Our decision today guarantees that minority voting rights in Red Clay will continue to depend upon happenstance. This is not what Lyndon Johnson envisioned when he instructed his attorney general to write the “toughest voting rights act that you can devise.” Howell Raines, My Soul Is Rested 337 (1977). It is not what Congress envisioned when it gave the president that law, and then made it even more effective with the 1982 amendments. And it is not what this court envisioned when in Jenkins I we emphasized repeatedly the rarity of a case where “an electoral system that routinely results in white voters voting as a bloc to defeat the candidate of choice of a politically cohesive minority group is not violative of § 2 of the Voting Rights Act.” Jenkins I at 1135.
I believe that the plaintiffs’ proof of the three • crucial Gingles factors and other elements that show impeded access by black citizens to full participation in the Red Clay School District more than meet the tests necessary to establish a violation of Section 2 under the totality of the circumstances.
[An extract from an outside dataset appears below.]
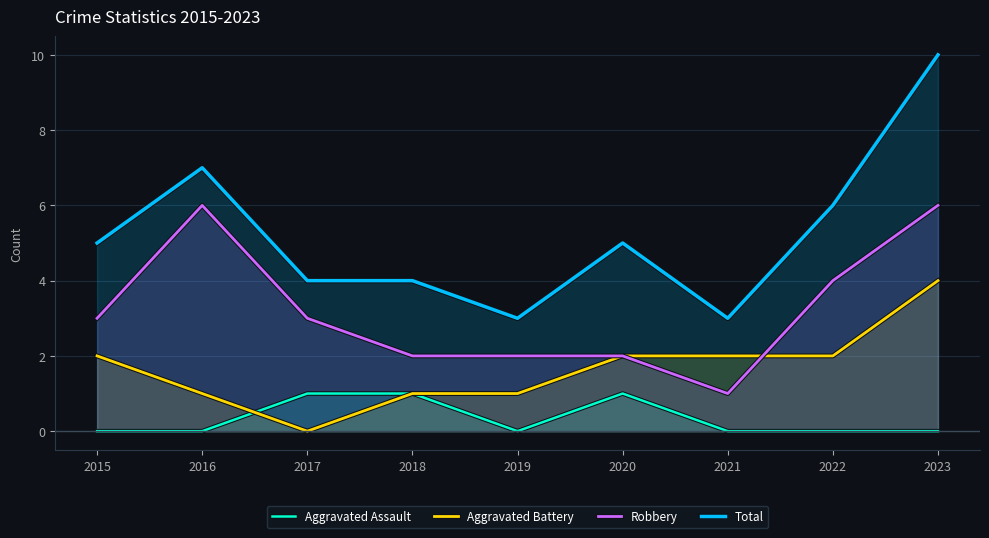

Which series has the largest total across all categories?

Total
In fight of the prolonged history of this case and its remand in 1993, remand for further findings would only aggravate an obviously unsatisfactory situation. Accordingly, I would reverse the district court’s judgment for the defendants and remand the case to it to fashion forthwith an appropriate remedy.

. See, e.g., Clark v. , Calhoun County, 88 F.3d 1393, 1396 (5th Cir.1996); Uno v. City of Holyoke, 72 F.3d 973, 983 (1st Cir.1995); NAACP v. City of Niagara Falls, 65 F.3d 1002, 1020 n. 21 (2d Cir.1995); Nipper v. Smith, 39 F.3d 1494, 1514 (11th Cir.1994), cert. denied, 514 U.S. 1083, 115 S.Ct.1795, 131 L.Ed.2d 723 (1995).